Content starts

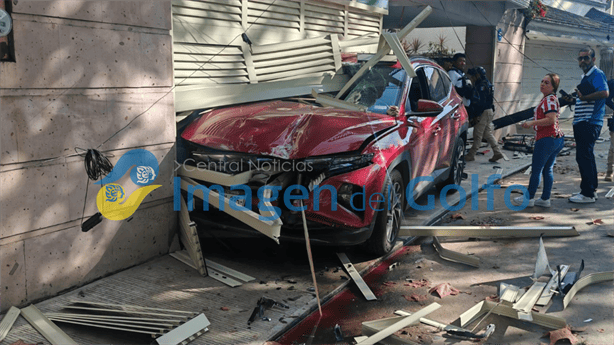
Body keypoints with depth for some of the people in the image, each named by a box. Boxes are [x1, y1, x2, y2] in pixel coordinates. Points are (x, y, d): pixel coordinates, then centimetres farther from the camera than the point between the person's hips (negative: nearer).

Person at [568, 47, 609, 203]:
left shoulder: (597, 74, -9)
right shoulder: (585, 77, 22)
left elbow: (604, 92, -26)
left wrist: (583, 97, -22)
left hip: (590, 123, -11)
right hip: (582, 123, 11)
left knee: (584, 157, -12)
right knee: (586, 156, 16)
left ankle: (588, 194, -9)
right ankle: (589, 189, 25)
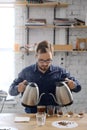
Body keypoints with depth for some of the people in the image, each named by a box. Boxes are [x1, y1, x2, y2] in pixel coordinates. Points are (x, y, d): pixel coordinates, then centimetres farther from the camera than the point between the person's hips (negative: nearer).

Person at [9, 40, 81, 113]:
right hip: (32, 115, 0)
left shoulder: (60, 72, 4)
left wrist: (73, 85, -15)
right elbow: (11, 90, 10)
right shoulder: (26, 72, 4)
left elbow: (78, 86, 9)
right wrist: (18, 89, -13)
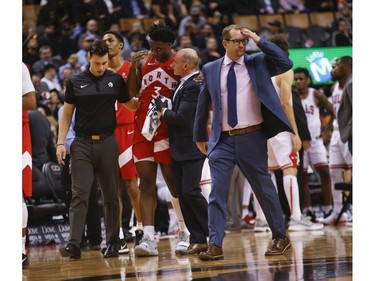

Content ends

▶ **EXERCISE GOAL**
Reproduce all lines from the records above that include the word "shoulder".

▶ **RESPONSE**
left shoulder: (597, 74, -9)
right shoulder: (585, 77, 22)
left shoulder: (60, 72, 4)
right shoulder: (26, 72, 4)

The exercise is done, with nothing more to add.